[Opening RECORDS TO PROCESS section]

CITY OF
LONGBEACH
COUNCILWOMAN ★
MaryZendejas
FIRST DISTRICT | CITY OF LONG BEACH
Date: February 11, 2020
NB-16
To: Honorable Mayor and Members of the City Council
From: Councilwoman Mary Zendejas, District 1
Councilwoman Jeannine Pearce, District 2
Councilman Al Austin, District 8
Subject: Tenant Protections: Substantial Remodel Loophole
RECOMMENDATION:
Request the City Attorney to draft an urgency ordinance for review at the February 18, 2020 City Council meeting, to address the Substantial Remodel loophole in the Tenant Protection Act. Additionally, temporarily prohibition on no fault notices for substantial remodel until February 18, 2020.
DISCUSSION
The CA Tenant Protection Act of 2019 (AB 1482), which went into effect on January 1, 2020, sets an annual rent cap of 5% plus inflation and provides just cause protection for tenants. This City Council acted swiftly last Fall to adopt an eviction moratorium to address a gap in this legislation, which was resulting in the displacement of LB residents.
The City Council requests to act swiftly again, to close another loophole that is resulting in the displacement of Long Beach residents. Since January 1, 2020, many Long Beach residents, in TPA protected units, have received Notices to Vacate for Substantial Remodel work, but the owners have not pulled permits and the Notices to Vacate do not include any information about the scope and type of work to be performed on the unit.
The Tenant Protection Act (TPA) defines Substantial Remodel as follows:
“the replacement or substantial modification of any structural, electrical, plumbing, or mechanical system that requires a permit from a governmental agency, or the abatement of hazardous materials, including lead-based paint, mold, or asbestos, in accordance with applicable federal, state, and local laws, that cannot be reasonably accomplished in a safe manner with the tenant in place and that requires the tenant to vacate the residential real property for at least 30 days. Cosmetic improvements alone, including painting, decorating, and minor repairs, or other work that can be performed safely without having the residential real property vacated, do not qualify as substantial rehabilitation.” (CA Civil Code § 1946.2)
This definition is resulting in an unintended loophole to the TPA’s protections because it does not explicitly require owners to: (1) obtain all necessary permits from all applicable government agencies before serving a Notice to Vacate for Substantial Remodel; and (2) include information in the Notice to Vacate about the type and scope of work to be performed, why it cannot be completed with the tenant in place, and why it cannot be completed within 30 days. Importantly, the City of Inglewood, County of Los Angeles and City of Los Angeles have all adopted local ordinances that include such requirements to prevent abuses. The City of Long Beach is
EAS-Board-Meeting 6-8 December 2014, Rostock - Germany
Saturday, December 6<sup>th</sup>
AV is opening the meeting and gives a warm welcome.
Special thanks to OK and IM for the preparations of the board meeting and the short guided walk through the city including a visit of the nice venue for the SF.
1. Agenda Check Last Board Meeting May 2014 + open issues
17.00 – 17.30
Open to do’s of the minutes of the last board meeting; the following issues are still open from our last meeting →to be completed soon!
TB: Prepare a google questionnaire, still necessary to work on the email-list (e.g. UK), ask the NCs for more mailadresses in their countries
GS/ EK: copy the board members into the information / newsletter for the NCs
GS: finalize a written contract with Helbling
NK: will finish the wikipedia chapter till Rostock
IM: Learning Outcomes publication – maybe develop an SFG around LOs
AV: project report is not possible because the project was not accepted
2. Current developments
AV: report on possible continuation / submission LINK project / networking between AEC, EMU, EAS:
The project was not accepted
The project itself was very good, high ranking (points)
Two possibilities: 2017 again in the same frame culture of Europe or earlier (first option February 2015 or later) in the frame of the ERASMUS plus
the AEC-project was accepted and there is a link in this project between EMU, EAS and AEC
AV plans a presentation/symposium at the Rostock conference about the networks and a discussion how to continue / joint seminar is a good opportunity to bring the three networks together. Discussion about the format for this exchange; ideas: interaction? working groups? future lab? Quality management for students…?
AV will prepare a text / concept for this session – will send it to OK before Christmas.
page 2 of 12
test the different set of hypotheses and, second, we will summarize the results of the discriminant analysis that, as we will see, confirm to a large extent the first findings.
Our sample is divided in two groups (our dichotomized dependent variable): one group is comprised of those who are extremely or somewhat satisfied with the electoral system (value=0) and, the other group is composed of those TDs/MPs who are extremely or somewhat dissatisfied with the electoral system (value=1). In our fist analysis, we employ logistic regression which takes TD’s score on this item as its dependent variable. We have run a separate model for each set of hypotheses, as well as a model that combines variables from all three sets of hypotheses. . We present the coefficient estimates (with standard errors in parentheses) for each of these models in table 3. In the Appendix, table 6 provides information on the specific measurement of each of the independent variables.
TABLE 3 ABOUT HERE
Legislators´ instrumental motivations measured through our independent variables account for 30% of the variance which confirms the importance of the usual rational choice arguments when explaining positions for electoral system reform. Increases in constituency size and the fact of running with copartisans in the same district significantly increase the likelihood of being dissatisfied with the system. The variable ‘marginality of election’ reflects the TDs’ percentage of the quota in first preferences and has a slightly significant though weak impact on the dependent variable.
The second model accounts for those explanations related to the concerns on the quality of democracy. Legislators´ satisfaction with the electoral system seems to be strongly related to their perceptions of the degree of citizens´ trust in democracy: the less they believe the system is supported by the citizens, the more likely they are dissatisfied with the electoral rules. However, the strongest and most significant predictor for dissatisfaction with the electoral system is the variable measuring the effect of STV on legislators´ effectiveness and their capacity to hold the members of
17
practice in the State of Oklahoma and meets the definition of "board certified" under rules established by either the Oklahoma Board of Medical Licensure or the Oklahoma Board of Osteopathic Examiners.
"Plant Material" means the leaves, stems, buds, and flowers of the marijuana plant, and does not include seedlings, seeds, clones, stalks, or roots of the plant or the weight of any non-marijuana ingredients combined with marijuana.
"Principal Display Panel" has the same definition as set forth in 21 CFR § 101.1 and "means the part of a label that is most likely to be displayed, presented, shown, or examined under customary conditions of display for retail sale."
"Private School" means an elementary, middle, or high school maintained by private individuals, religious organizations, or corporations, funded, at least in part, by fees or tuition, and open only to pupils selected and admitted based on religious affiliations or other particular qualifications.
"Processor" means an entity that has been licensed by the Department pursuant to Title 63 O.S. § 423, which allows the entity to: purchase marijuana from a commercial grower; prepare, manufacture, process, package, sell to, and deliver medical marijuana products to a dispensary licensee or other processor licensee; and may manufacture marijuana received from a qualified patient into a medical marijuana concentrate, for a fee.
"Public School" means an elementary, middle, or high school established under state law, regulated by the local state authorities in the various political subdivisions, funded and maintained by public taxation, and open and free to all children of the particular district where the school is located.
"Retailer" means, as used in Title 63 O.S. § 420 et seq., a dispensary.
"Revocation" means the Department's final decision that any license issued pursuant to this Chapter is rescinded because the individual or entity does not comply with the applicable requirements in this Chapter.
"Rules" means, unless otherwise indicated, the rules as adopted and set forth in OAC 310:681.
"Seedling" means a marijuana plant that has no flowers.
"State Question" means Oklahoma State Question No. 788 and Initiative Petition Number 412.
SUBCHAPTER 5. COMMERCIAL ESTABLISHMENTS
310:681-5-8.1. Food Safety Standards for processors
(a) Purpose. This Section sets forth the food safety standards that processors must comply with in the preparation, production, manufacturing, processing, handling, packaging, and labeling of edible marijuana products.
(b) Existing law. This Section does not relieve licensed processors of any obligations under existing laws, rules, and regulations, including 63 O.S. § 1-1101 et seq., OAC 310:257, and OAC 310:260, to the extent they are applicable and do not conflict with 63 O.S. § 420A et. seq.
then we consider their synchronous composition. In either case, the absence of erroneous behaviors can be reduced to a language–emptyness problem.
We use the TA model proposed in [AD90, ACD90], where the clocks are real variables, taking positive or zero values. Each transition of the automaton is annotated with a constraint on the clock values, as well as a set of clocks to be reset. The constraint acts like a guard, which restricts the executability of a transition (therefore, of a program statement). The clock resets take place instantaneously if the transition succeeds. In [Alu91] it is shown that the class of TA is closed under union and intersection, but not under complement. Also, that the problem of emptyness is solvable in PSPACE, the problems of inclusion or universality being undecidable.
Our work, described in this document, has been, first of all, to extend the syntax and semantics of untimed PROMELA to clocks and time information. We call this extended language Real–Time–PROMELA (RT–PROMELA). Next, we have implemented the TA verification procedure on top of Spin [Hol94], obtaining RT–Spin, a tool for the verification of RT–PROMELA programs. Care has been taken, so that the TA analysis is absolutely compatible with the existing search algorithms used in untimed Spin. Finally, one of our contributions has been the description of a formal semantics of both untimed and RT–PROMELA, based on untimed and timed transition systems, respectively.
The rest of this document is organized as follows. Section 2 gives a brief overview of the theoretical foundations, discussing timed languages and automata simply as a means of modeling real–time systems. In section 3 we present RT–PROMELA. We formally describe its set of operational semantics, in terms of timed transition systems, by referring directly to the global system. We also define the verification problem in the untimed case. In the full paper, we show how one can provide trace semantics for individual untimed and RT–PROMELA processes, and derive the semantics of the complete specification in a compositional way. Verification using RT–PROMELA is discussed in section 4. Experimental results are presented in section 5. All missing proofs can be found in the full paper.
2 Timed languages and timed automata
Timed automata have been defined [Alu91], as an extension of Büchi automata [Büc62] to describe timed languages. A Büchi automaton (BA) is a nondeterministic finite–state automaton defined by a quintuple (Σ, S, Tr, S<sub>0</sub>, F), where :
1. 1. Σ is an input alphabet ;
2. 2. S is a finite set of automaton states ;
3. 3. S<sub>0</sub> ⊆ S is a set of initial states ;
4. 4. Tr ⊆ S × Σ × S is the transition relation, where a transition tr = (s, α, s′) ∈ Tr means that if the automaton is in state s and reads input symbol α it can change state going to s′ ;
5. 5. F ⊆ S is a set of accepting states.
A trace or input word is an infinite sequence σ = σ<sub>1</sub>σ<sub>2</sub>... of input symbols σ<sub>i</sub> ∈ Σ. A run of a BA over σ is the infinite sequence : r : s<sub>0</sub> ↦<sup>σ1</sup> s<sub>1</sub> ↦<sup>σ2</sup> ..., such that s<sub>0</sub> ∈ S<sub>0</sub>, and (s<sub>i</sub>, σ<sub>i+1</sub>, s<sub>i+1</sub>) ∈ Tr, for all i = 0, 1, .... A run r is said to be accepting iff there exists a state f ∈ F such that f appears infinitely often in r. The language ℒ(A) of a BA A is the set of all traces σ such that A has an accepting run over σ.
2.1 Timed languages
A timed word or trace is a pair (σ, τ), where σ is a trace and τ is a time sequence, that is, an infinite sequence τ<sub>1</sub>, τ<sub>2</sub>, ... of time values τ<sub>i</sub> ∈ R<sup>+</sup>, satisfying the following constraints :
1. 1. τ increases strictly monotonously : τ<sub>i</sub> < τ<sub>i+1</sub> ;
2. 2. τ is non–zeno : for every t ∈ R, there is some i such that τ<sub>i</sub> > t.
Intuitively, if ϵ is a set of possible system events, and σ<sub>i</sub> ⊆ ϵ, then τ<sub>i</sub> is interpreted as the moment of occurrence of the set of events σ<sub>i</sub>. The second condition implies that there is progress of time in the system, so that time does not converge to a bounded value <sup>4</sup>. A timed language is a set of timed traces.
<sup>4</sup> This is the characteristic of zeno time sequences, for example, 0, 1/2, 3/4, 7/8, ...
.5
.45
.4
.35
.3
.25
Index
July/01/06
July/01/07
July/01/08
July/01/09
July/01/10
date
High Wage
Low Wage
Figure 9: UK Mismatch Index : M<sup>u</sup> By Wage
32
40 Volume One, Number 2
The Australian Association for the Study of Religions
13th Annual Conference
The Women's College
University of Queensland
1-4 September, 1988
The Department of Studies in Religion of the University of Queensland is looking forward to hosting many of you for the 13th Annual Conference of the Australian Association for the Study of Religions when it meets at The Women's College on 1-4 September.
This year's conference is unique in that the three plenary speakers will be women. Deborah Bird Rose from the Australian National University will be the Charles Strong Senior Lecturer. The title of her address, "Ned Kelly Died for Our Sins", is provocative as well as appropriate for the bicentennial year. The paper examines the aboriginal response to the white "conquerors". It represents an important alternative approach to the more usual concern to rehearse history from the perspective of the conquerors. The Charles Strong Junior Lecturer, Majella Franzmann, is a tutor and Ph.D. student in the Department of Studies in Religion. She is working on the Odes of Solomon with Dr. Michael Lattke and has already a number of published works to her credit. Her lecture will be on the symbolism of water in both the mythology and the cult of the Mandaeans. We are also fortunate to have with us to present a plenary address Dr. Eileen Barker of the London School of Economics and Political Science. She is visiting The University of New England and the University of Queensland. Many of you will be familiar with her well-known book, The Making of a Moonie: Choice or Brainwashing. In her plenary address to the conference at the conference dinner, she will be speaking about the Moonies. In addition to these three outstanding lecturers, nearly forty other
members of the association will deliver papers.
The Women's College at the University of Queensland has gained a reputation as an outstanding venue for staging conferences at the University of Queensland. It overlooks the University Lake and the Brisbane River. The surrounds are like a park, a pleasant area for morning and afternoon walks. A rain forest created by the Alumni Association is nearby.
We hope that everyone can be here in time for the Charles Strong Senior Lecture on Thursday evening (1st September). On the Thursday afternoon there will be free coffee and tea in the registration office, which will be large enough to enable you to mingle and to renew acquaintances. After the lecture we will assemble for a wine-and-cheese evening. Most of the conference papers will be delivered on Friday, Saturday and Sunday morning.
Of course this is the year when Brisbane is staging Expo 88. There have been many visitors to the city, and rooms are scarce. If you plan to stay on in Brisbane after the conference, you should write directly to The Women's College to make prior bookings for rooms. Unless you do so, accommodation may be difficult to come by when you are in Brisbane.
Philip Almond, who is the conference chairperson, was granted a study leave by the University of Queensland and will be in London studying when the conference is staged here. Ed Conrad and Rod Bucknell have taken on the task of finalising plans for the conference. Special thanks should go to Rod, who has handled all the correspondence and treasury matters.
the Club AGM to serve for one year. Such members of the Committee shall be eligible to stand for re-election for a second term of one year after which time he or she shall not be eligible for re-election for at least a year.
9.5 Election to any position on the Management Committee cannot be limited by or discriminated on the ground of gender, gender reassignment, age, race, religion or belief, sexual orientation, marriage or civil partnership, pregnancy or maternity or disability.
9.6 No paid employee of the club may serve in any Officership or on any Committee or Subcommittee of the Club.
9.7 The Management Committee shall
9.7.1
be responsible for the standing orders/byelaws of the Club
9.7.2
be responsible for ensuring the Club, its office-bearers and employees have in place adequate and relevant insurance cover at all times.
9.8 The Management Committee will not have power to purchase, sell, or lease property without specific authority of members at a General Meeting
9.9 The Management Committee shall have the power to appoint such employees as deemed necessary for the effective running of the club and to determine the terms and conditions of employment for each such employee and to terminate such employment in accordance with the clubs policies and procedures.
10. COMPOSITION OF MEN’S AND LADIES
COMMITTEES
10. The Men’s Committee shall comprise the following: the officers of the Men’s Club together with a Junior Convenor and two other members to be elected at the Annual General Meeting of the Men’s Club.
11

[Closing RECORDS TO PROCESS section]

**PROBLEM DETAILS:**
Only lines with the word "between" are needed. Copy them from the preceding records.

**RESPONSE TO THIS TASK:**
AV: report on possible continuation / submission LINK project / networking between AEC, EMU, EAS:
the AEC-project was accepted and there is a link in this project between EMU, EAS and AEC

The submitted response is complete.